Горячие слезы обжигали лицо. Я еще держалась за свою глупую силу, чтобы не раскиснуть окончательно. Собравшись, я призналась:
– Степу могли похоронить рядом с родителями. Мне нужно было настаивать, но я так разозлилась на тебя. Это очень глупо и жестоко. Я должна…
– Нет, – он взял мое лицо в ладони. – Нет, Крис. Я должен был сам… Не ты… Не вини себя.
Все. Плотину прорвало. Пружина сломалась. Моя защита рухнула. Безобразно скривив губы, я завыла как раненый зверь.
Я не сопротивлялась, когда Мир прижал меня к себе, крепко обнял. Подняв руки, я вцепилась в его майку и сжалась в комок.
Стоило на минуту позволить себе быть слабой. Оказалось, это так приятно.
Как будто мне снова девятнадцать, и я доверяю свою жизнь и судьбу гениальному красивому молодому мужчине. Никакой ответственности – только шикарное право чувствовать. Тогда я умела плакать. И только Мирон мог сейчас напомнить мне, как это делать. Поддаться эмоциям и прожить все, что произошло.
Он потерял брата, а я мужа.
Мы оба потеряли лучшего друга. Только Мир мог утешить меня сейчас, а я его.
С каждой слезинкой мне становилось легче. С каждым громким стоном уходила боль.
Мирон раздолбал мою броню виртуозно и красиво. Я не спешила обратно в кокон, а разрешила себе как следует проплакаться, прокричаться. Наташа была бы счастлива увидеть меня такой.
Не помню, сколько мы стояли и ревели, обнимаясь. В какой-то момент стало холодно. Я задрожала. Мы куда-то пошли.
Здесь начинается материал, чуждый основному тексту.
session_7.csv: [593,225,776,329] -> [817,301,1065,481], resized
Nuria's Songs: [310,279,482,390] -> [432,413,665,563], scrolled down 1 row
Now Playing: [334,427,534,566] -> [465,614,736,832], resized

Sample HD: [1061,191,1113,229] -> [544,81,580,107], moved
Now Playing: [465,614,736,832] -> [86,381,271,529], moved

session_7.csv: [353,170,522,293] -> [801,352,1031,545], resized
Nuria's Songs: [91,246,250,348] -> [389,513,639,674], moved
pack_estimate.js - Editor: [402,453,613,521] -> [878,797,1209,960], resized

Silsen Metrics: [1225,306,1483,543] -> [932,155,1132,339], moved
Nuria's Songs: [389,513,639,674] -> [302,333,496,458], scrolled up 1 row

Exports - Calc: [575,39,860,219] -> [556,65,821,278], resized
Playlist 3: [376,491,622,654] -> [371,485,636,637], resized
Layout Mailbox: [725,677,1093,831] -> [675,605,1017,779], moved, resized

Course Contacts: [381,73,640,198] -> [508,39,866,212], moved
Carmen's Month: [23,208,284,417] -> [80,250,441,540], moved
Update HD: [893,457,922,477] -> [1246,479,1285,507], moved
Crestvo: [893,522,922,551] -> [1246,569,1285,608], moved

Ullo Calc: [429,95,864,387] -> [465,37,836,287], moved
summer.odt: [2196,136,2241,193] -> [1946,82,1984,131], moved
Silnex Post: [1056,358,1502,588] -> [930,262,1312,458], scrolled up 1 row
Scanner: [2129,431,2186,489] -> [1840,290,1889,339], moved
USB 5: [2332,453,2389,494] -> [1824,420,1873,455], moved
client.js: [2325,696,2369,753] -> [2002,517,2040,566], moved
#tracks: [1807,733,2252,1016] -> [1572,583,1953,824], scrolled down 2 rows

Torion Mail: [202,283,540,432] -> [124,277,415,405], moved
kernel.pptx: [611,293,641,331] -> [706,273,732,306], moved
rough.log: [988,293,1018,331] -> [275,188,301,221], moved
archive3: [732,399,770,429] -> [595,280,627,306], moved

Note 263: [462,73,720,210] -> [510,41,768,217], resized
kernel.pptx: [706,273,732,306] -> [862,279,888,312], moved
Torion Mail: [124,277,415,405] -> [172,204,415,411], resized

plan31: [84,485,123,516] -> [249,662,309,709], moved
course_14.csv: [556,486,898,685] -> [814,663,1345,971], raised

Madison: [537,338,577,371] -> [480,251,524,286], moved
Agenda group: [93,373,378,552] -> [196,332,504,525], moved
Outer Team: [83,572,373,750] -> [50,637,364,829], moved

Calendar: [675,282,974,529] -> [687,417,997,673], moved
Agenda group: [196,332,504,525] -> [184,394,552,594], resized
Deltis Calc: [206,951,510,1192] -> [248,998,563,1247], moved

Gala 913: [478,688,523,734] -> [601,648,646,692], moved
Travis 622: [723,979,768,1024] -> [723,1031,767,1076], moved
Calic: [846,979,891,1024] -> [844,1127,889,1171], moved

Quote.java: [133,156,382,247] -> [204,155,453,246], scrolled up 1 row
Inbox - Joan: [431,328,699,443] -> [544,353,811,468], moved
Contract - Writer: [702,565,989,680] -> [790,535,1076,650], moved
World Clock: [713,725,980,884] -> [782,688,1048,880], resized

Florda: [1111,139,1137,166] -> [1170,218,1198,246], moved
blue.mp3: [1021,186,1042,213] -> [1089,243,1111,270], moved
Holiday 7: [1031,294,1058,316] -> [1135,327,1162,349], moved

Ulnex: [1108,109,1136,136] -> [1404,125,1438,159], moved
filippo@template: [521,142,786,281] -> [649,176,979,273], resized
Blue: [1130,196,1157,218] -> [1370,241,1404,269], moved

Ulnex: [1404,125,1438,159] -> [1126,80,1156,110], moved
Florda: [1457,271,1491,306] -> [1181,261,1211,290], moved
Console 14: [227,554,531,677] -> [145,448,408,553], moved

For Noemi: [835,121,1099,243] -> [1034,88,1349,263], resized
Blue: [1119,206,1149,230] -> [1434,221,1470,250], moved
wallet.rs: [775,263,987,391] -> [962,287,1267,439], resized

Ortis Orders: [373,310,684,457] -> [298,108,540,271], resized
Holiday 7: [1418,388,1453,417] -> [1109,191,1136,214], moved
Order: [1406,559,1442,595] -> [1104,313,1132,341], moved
Мирон увел меня к машине.
Он забрал ключ, открыл дверь и посадил меня на пассажирское сидение.
Я все еще тихо плакала, когда он выезжал на шоссе.
Мир не смотрел на меня, только на дорогу. А я, наоборот, стала разглядывать его украдкой.
Его волосы стали длиннее, завивались все также безумными вихрами. Губы обветренные и искусанные. Он грыз их до крови, когда писал на вдохновении или когда нервничал. Сегодня наверняка второе.
Я заметила, что Мирон немного поправился. Скулы стали не такие острые. Выглядел лучше, чем в последнюю нашу встречу. Кожа тоже была хорошая, розовая, а не землистого цвета. Глупая надежда вспыхнула в сердце. Это хороший знак. Неужели он прекратил убивать себя?
Очередной ком подкатил к горлу, но его я проглотила.
Одно дело позволить Мирону достать из закромов мою боль по Степке, но совсем другое – страдать по нему. Мне хватило слез по этому поводу. Бассейн наплакала. Больше не хочу.
Всю дорогу я боролась с демонами прошлого, которых растревожил Мир одним своим появлением. Они требовали свой фунт плоти, но я упрямо отказывалась возвращаться в ад.
У меня полно забот и без Мирона. Нужно готовиться к суду, бороться за свою галерею, за себя.
Я пыталась вспомнить, что говорили на оглашении, но все было как в тумане. Кажется, Катя обещала, что мы выиграем суд.
В теплой машине рядом с Мироном думать о наследстве и суде совершенно не хотелось. Придется избавиться от Степиного брата, чтобы вернуть свою настоящую жизнь. Надеюсь, он свалит обратно в Чили или Перу… Или где он там жил в горах без сотовой связи со своим наставником?
Не удивлюсь, если его наставник – это три модели с ногами от ушей и напудренными коксом носами. Эдакая порнографическая гидра.
Мысленно обливая Мирона дерьмом, я взбодрилась. Мои доспехи успешной и независимой леди снова сияли и звенели.
Взглянув в окно, я поняла, что Мир привез нас к дому.
Он остановил машину у ворот и повернулся ко мне.
– Я тебя не приглашаю, – заявила я, играя на опережение.
Думала, он начнет язвить и издеваться, как обычно. Я и сама себе напомнила, что это его родной дом. Свинство – не пригласить сейчас. Хотя бы в благодарность и в память о Степе и родителях. Но я решила быть сукой, чтобы не поломаться.
Мирон улыбнулся печально и попросил чертовски вежливо:
– Пригласи меня, пожалуйста, Кристин. Нам нужно поговорить.
– Наговорились уже. Мне хватит, – огрызнулась я.
– Это касается галереи. Поверь, тебе точно стоит пригласить меня в дом и выслушать.